On Wednesday, the House Intelligence Committee will hold a hearing with Bill Taylor, the top U.S. diplomat in Ukraine, and George Kent, a high-level State Department official. Both raised concerns over the administration’s attempts to pressure Ukraine into investigating supposed Ukrainian interference in the 2016 election and a company that had employed Hunter Biden, former Vice President Joe Biden’s son.

On Friday, the committee will hear from Marie Yovanovitch, a longtime U.S. diplomat who was ousted as ambassador to Ukraine earlier this year as a result of a campaign to discredit her, led by Mr. Trump’s personal attorney, Rudy Giuliani.

The committees leading the impeachment inquiry on Monday released transcripts of closed-door hearings with three witnesses, including Laura Cooper, a Pentagon official who oversees a U.S. military aid program to Ukraine. That program was delayed for months over the summer, allegedly as leverage to pressure the Ukrainian government to announce investigations. Cooper said the funds “were held without explanation,” and officials “began to raise concerns about how this could be done in a legal fashion.”


Trump says he’ll release transcript of other call with Zelensky “by week’s end”

7:22 a.m. President Trump says he’ll release the transcript of his call with Ukraine’s president “before week’s end,” something he suggested he might do last week.

The phone call is a precursor to his now-infamous July 25 call with Ukraine’s president that set into motion the ongoing impeachment inquiry.

“I will be releasing the transcript of the first, and therefore more important, phone call with the Ukrainian president before week’s end!” the president tweeted early Tuesday morning.

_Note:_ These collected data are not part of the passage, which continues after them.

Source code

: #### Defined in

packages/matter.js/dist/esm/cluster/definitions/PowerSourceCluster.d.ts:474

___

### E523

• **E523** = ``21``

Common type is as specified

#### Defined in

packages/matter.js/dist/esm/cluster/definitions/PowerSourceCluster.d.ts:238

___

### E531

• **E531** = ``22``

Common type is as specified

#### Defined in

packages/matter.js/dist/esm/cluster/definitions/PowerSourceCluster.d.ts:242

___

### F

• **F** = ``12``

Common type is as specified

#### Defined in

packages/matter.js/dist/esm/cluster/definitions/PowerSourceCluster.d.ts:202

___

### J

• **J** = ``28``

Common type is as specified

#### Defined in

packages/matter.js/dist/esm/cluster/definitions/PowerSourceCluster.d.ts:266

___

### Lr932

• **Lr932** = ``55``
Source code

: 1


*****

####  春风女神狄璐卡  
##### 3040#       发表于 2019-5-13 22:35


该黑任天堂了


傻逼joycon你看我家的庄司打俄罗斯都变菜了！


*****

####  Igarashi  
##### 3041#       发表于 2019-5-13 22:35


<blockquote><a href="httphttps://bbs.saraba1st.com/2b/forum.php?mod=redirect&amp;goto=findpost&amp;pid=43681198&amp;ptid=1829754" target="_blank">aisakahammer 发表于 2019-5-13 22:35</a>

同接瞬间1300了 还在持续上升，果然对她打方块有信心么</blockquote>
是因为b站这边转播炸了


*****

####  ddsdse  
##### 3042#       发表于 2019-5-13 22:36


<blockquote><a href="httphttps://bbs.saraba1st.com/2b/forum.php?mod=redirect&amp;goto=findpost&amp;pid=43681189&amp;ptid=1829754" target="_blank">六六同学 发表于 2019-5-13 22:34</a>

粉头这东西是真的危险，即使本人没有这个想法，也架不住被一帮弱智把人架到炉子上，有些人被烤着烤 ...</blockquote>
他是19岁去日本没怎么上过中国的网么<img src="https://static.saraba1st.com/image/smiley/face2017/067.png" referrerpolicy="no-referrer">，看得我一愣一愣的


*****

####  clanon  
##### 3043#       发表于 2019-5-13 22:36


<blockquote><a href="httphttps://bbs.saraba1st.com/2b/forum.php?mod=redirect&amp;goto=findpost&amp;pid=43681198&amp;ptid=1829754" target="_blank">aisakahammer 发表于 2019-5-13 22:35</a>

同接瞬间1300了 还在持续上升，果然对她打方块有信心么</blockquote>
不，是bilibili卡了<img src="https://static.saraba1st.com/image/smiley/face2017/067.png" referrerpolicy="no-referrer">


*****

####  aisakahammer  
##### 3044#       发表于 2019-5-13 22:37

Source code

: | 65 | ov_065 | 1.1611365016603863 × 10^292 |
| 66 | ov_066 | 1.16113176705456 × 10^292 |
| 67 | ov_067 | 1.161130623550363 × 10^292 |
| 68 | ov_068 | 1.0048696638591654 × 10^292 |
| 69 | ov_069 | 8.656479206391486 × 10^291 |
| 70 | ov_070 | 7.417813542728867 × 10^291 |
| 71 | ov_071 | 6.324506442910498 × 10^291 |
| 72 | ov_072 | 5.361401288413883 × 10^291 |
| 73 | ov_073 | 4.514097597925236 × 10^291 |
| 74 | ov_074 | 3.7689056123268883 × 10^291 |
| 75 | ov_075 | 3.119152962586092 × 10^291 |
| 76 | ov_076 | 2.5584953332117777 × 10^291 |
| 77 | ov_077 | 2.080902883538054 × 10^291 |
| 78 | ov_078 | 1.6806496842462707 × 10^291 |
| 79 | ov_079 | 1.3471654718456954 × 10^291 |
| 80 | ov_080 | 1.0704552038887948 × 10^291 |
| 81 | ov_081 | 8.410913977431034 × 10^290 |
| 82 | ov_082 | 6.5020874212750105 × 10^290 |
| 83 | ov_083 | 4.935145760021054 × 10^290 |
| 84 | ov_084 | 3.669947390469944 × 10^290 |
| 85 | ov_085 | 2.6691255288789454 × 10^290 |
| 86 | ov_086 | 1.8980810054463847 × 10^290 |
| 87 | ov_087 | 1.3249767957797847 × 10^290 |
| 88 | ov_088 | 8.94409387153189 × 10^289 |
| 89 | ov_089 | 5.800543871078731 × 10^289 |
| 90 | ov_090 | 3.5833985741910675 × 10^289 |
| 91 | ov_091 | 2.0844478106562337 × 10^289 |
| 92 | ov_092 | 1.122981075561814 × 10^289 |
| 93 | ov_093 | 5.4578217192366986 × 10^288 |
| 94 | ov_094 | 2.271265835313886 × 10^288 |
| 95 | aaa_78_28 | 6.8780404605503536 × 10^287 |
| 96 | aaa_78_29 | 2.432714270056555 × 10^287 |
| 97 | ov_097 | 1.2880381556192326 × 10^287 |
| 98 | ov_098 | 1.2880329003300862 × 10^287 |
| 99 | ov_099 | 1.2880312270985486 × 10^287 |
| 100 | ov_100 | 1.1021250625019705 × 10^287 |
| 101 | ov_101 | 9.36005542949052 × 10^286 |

The president continues to insist his July 25 call with Ukrainian President Volodymyr Zelensky was “perfect,” a line most Republicans have declined to replicate.

On Monday, the president seemed to launch a new line of attack against Democrats’ swiftly moving inquiry — that transcripts in closed-door depositions where Republicans were present are made-up, something no other public official has suggested.